Sri Gautama Buddha
By Walpola Rahula
The Buddha, whose personal name was Siddhartha, and family name Gautama, lived in North India in the 6th century B.C. His father Suddhodana, was the ruler of the kingdom of the Sakyas (in modern Nepal). His mother was queen Maya. According to the custom of the time, he was married quite young, at the age of sixteen, to a beautiful and devoted young princess named Yasodahara. The young prince lived in his palace with every luxury at his command. But all of a sudden, confronted with the reality of life and the suffering of mankind, he decided to find the solution – the way out of this universal suffering.
At the age of 29, soon after the birth of his only child, Rahula, he left his kingdom and became an ascetic in search of his solution. For six years the ascetic Gautama wandered about the valley of Ganges, meeting famous religious teachers, studying and following their systems and methods, and submitting himself to rigorous ascetic practices. They did not satisfy him. So he abandoned all traditional religions and their methods and went his own way.

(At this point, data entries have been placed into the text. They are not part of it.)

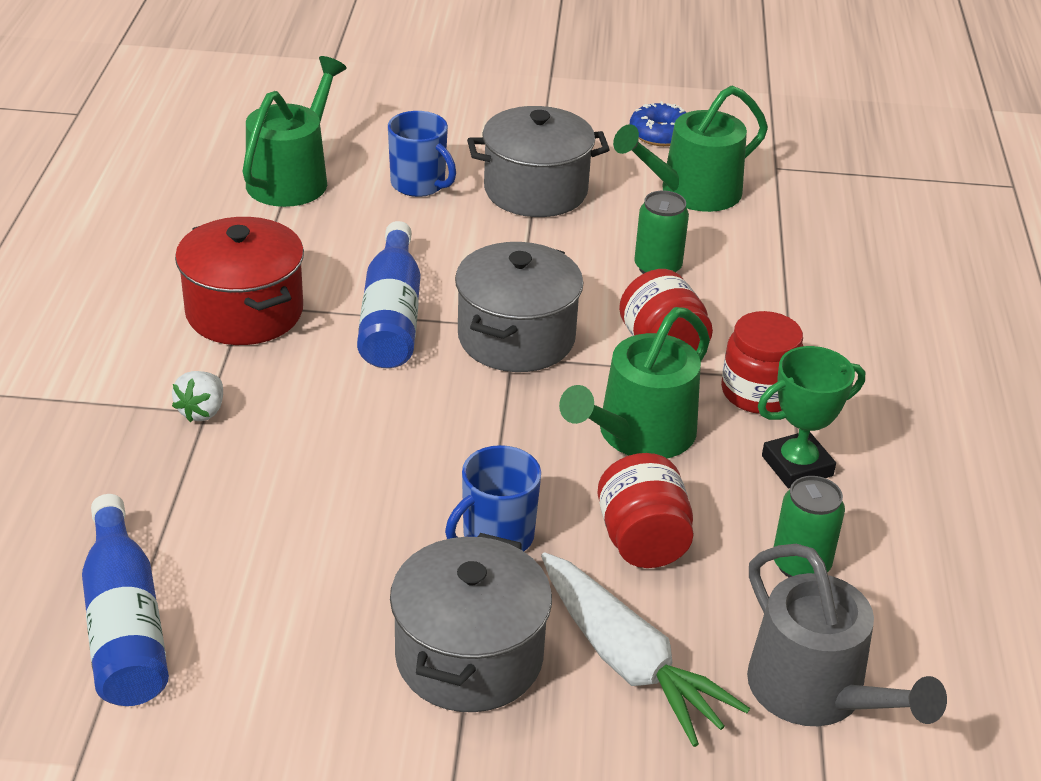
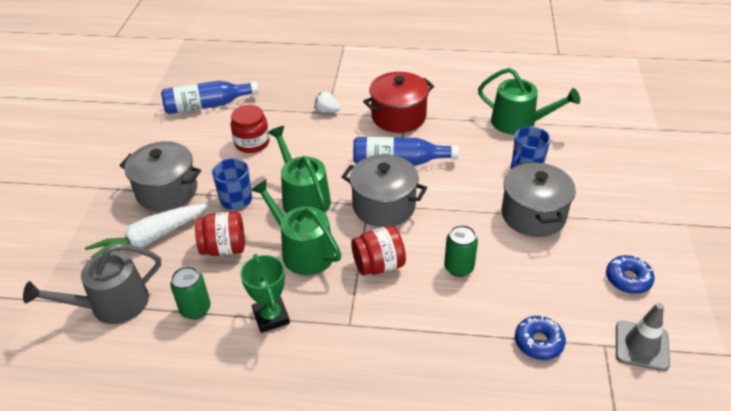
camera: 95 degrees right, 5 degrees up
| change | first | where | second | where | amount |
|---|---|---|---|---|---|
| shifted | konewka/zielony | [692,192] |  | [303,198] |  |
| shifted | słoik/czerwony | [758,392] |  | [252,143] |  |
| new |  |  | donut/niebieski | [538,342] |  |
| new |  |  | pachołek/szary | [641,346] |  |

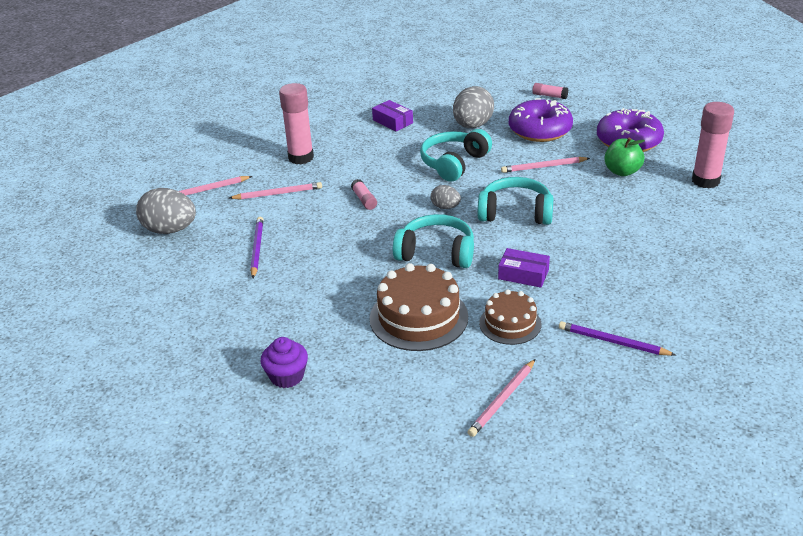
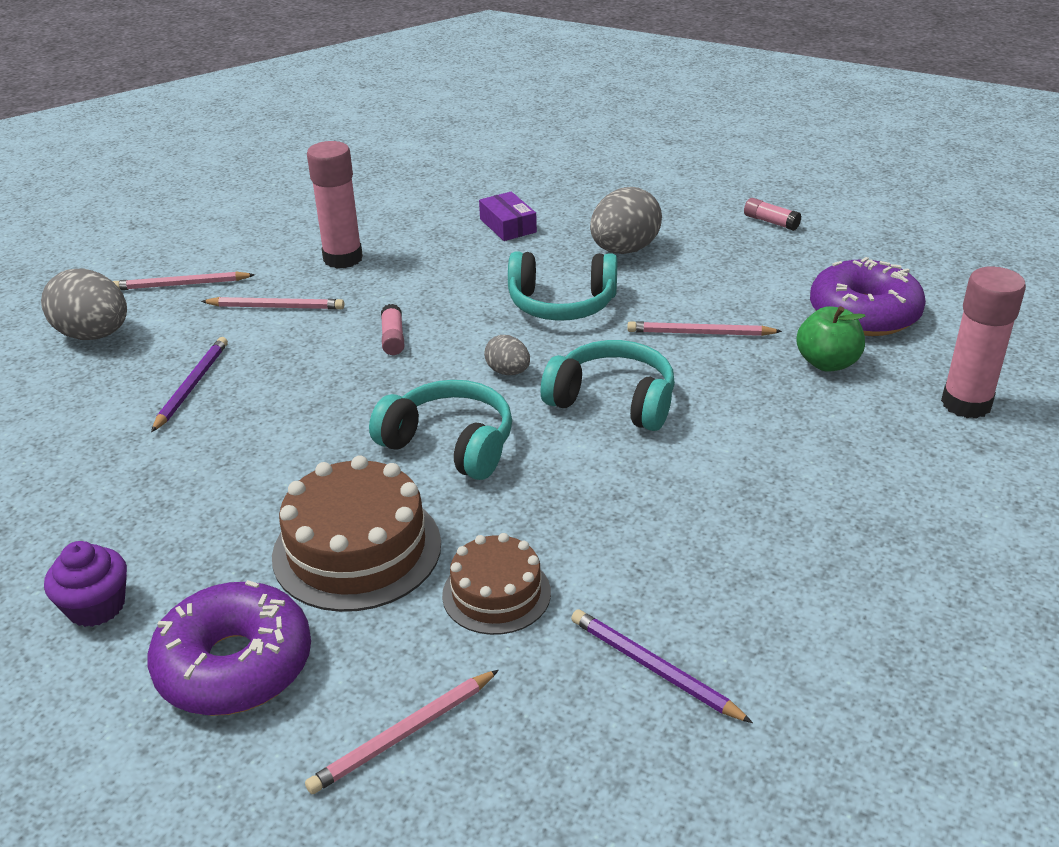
camera: 15 degrees right, 0 degrees up
| change | first | where | second | where | amount |
|---|---|---|---|---|---|
| rotated | słuchawki/turkusowy | [454,163] |  | [561,304] | 135 degrees counterclockwise |
| gone | pudełko/fioletowy | [523,274] |  |  |  |
| shifted | donut/fioletowy | [540,130] |  | [235,665] |  |

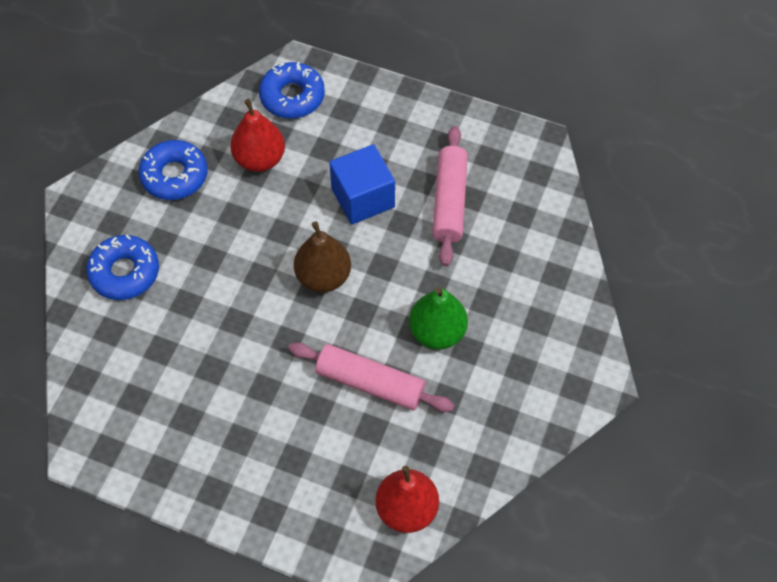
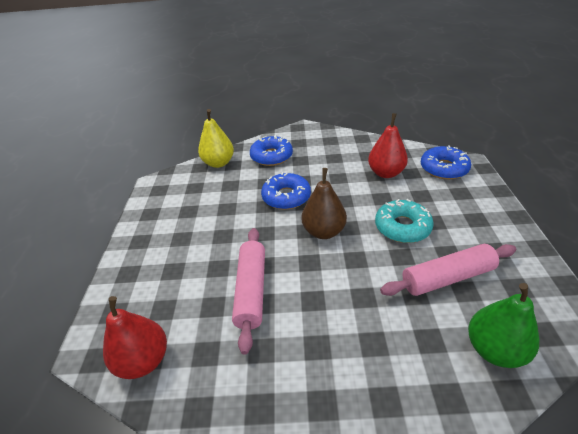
camera: 70 degrees right, 20 degrees down
| change | first | where | second | where | amount |
|---|---|---|---|---|---|
| shifted | donut/niebieski | [174,176] |  | [286,197] |  |
| swapped | sześcian/niebieski | [363,198] | donut/turkusowy | [402,227] |  |
| shifted | gruszka/zielony | [437,332] |  | [494,349] |  |
| new |  |  | gruszka/żółty | [218,163] |  |

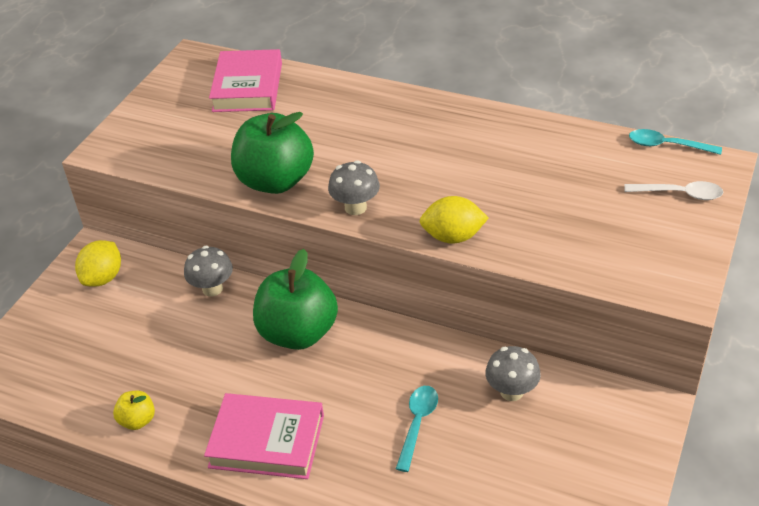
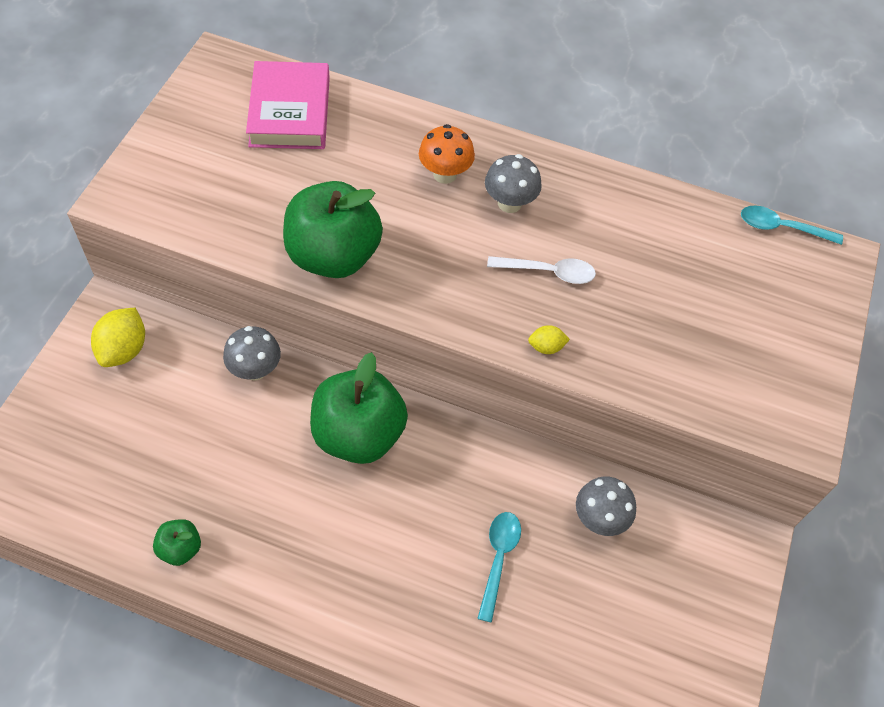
camera: 10 degrees left, 15 degrees up
| change | first | where | second | where | amount |
|---|---|---|---|---|---|
| repainted | jabłko/żółty | [138,420] | jabłko/zielony | [180,548] |  |
| gone | książka/różowy | [267,441] |  |  |  |
| shifted | grzyb/szary | [355,207] |  | [509,203] |  |
| scaled | cytryna/żółty | [453,237] |  | [546,347] | x0.53 |
| shifted | łyżka/biały | [679,194] |  | [548,272] |  |
| new |  |  | grzyb/pomarańczowy | [445,174] |  |

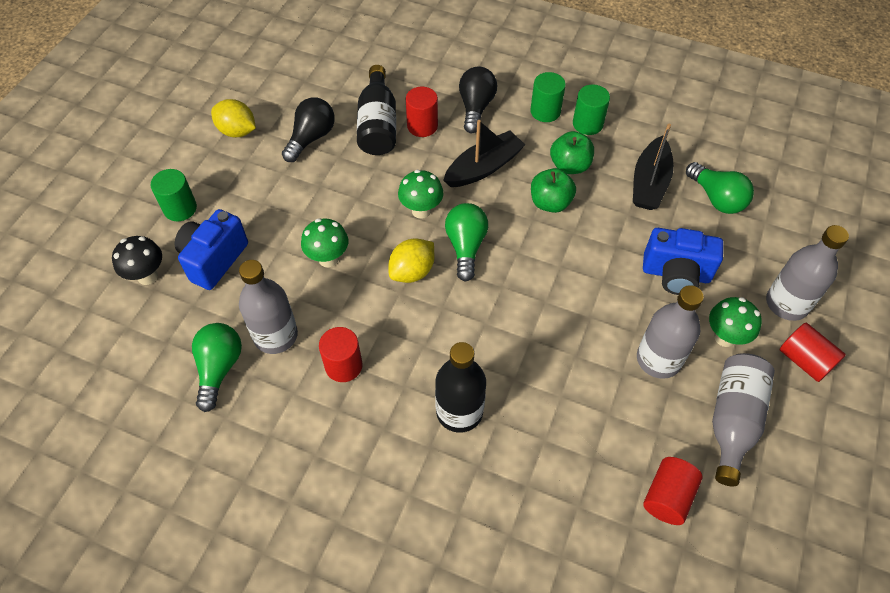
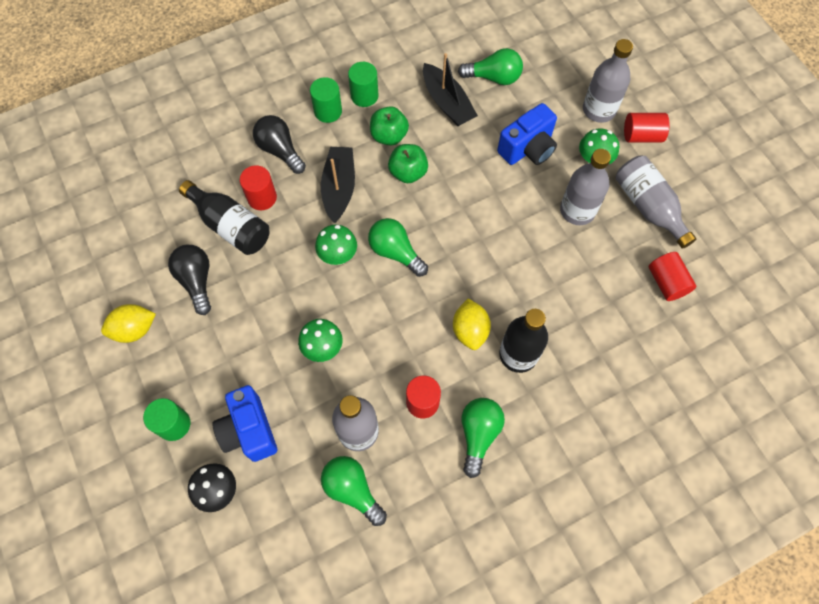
camera: 50 degrees left, 10 degrees up
| change | first | where | second | where | amount |
|---|---|---|---|---|---|
| shifted | cytryna/żółty | [412,272] |  | [470,330] |  |
| new |  |  | żarówka/zielony | [478,434] |  |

It was thus that one evening, seated under a tree (since then known as the Bodhi- or Bo-tree, the “Tree of Wisdom”), on the bank of the river Neranjara at Buddha-aya (near Gaya in modern Bihar), at the age of 35, Gautama attained enlightenment, after which he was known as the Buddha, ‘The Enlightened One’.
After his Enlightenment, Gautama the Buddha delivered his first sermon to a group of five ascetics, his old colleagues, in the Deer Park at Isipatana (modern Sarnath) near Benares. From that day, for 45 years, he taught all classes of men and women – kings and peasants, Brahmins and outcasts, bankers and beggars, holy men and robbers – without making the slightest distinction between them. He recognized no differences of caste or social groupings, and the Way he preached was open to all men and women who were ready to understand and follow it. At the age of 80, the Buddha passed away at Kusinara (in modern Uttar Pradesh in India).
Today Buddhism is found in Ceylon, Burma, Thailand, Cambodia, Laos, Vietnam, Tibet, China, Japan, Mongolia, Korea, Laos, Formosa, in some parts of India1, Pakistan and Nepal, and also in Soviet Union. The Buddhist population of the world is over 500 million.
1 Buddha is a Sage from India and is considered an Incarnation of God. That is the kind of respect Hindus have for Buddha. It is said that excessive zeal of some followers and misrepresentation of Hinduism led Buddhism to be less prevalent.
Buddhadev the supreme enlightened had shown mankind the insignificance and fruitlessness of pursuing earthly and carnal pleasures which ultimately end in sorrow and painful end of this precious human life. May His life enlighten our spiritual yearning in life.